De proeftuin voorbij
Reflecterend valt op dat – ondanks de diversiteit aan werkzaamheden en de uitdagende opgave – het project Rijnkade een helder geheel vormt. De aannemers die zich hebben verenigd in Bouwcombinatie Samen, de nauwe samenwerking tussen de opdrachtnemer en de twee opdrachtgevers, de EMVI-criteria zijn daar debet aan. Maar ook de lay-out. Op het water, de Rijn, vinden de logistieke activiteiten plaats, de versterking van de kade gebeurt in opdracht van het waterschap en de herinrichting van de hoge kade komt voor rekening van de gemeente. Daardoor is het heel overzichtelijk.
Daarbij toont iedereen zich – op momenten dat het nodig is – probleemeigenaar, wat de uitvoering ten goede komt. Zelfs bij de aanbesteding en wens tot duurzame realisatie was al sprake van een drie-eenheid. Frans: “Dit project is een heel mooi 1-2-3’tje. Het begon met de ambities van het Schone Lucht Akkoord (SLA), werd geholpen door de realisatie van walstroom, met als resultaat een duurzame bouwplaats die onze verwachtingen overtreft.”
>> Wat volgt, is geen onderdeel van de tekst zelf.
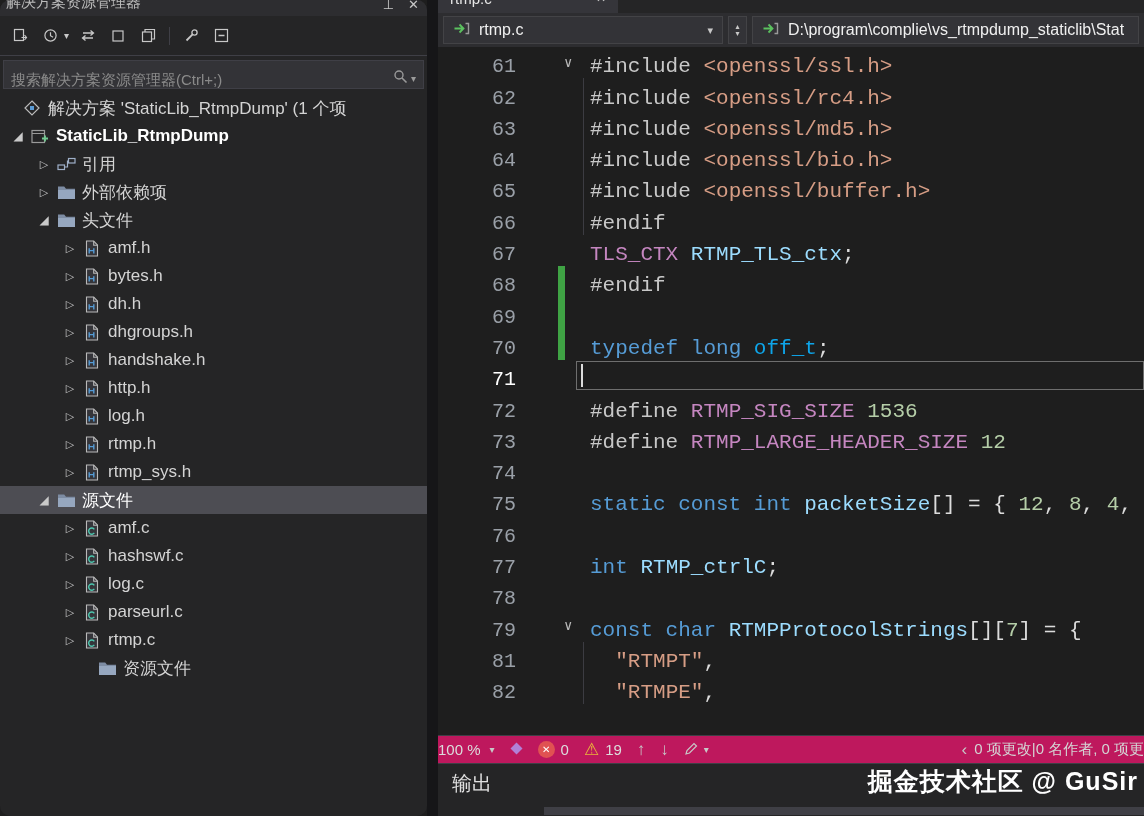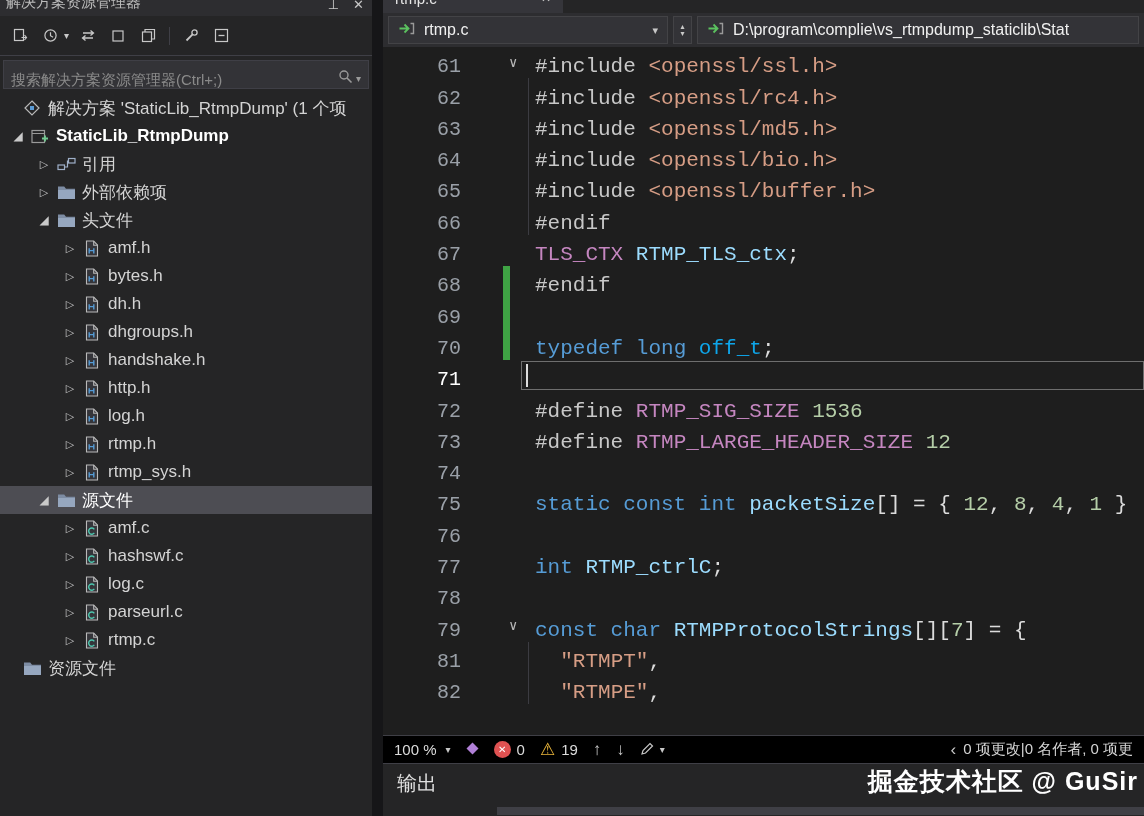--- a/index.html
+++ b/index.html
@@ -1,21 +1,21 @@
 <!DOCTYPE html>
 <html><head>
 <meta charset="utf-8">
 <style>
   * { margin:0; padding:0; box-sizing:border-box; }
   html,body { width:1144px; height:816px; overflow:hidden; background:#1e1e1e; }
   body { font-family:"Liberation Sans","DejaVu Sans",sans-serif; color:#d0d0d0; }
   .app { display:flex; width:1144px; height:816px; }
 
   
-  .sidebar { width:372px; flex:none; background:#252526; display:flex; flex-direction:column; overflow:hidden; }
+  .sidebar { width:427px; flex:none; background:#252526; display:flex; flex-direction:column; overflow:hidden;border-radius:10px; }
   .se-titlebar { height:16px; flex:none; position:relative; background:#2d2d30; overflow:hidden; }
   .se-title-clip { position:absolute; top:-7px; left:6px; white-space:nowrap; font-size:15px; color:#bcbcbc; }
   .win-btns { position:absolute; right:8px; top:-3px; display:flex; gap:14px; font-size:13px; color:#c8c8c8; }
   .se-toolbar { height:40px; flex:none; display:flex; align-items:center; gap:8px; padding:0 9px; border-bottom:1px solid #3f3f46; }
   .tb-icon { width:22px; height:22px; display:flex; align-items:center; justify-content:center; }
   .tb-caret { color:#c8c8c8; font-size:10px; margin-left:-5px; }
   .tb-sep { width:1px; height:18px; background:#3f3f46; margin:0 2px; }
   .se-search { margin:4px 3px 3px 3px; height:29px; flex:none; background:#333337; border:1px solid #3f3f46; display:flex; align-items:flex-end; padding:0 7px; }
   .se-search input { flex:1; min-width:0; background:transparent; border:none; outline:none; color:#8a8a8a; font-size:15px; font-family:inherit; }
   .se-search input::placeholder { color:#8a8a8a; }
@@ -53,21 +53,21 @@
   .cmargin { width:56px; flex:none; height:100%; position:relative; display:flex; align-items:center; }
   .changebar { position:absolute; left:24px; top:0; bottom:0; width:7px; background:#3fa344; }
   .fold { margin-left:30px; color:#b8b8b8; font-size:14px; }
   .guideline { position:absolute; left:145px; top:0; bottom:0; width:1px; background:#3c3c42; }
   .curbox { position:absolute; left:138px; right:0; top:1px; bottom:1px; border:1px solid #6e6e6e; }
   .caret-bar { position:absolute; left:143px; top:4px; bottom:4px; width:2px; background:#dcdcdc; }
   .codetext { white-space:pre; color:#dcdcdc; }
   .tk-pp{color:#c8c8c8} .tk-str{color:#d69d85} .tk-macro{color:#c586c0} .tk-kw{color:#569cd6}
   .tk-type{color:#0ea5e9} .tk-num{color:#b5cea8} .tk-ident{color:#9cdcfe} .tk-pl{color:#dcdcdc}
 
-  .statusbar { height:28px; flex:none; background:#000000; border-top:1px solid #3f3f46; display:flex; align-items:center; gap:15px; padding:0 11px; font-size:15px; color:#dcdcdc; }
+  .statusbar { height:28px; flex:none; background:#be185d; border-top:1px solid #3f3f46; display:flex; align-items:center; gap:15px; padding:0 0; font-size:15px; color:#dcdcdc; }
   .sb-zoom { display:flex; align-items:center; gap:9px; }
   .sb-caret { font-size:10px; color:#c8c8c8; }
   .sb-err, .sb-warn { display:flex; align-items:center; gap:6px; }
   .err-badge { width:17px; height:17px; border-radius:50%; background:#e05252; color:#fff; font-size:10px; display:flex; align-items:center; justify-content:center; }
   .warn-glyph { color:#e8b43a; font-size:17px; line-height:1; }
   .sb-arrow { color:#c8c8c8; font-size:17px; }
   .sb-brush { display:flex; align-items:center; gap:5px; }
   .sb-right { margin-left:auto; display:flex; align-items:center; gap:7px; white-space:nowrap; overflow:hidden; color:#d4d4d4; }
   .angle { font-size:17px; color:#c8c8c8; }
 
@@ -354,21 +354,21 @@
           <span class="arrow">▷</span>
           <span class="ticon">
             <svg width="14" height="17" viewBox="0 0 14 17">
               <path d="M1.5 1 h7.2 L12.5 5 v11 H1.5z" fill="#35353a" stroke="#b9b9b9" stroke-width="1.1"></path>
               <path d="M8.7 1 v4.2 h3.8" fill="none" stroke="#b9b9b9" stroke-width="1.1"></path>
               <path d="M9.3 9.3 a3.1 3.1 0 1 0 0 3.6" stroke="#4ec9b0" stroke-width="1.4" fill="none"></path>
             </svg>
           </span>
           <span class="tlabel">rtmp.c</span>
         </div>
-        <div class="tree-row" style="">
+        <div class="tree-row" style="padding-left: 34px; margin-left: 41px;">
           <span class="arrow"></span>
           <span class="ticon">
             <svg width="19" height="15" viewBox="0 0 19 15">
               <path d="M1 1.5 h6.2 l1.8 2.3 H18 V14 H1z" fill="#7d8ca3"></path>
               <path d="M1 5 H18 V14 H1z" fill="#96a7bf"></path>
             </svg>
           </span>
           <span class="tlabel">资源文件</span>
         </div>
       </div>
Maar bovenal toont de Rijnkade dat – mits aan de randvoorwaarden is voldaan – er al nagenoeg emissievrij gewerkt kan worden. Jos: “Én dat we de fase ‘proeftuin’ voorbij zijn. We praten hier over een volwassen project. Weliswaar zijn we geholpen door de beschikbaarheid van voldoende financiën en energie, maar het geeft vertrouwen dat we in 2030 invulling kunnen geven aan de gestelde opgaven.”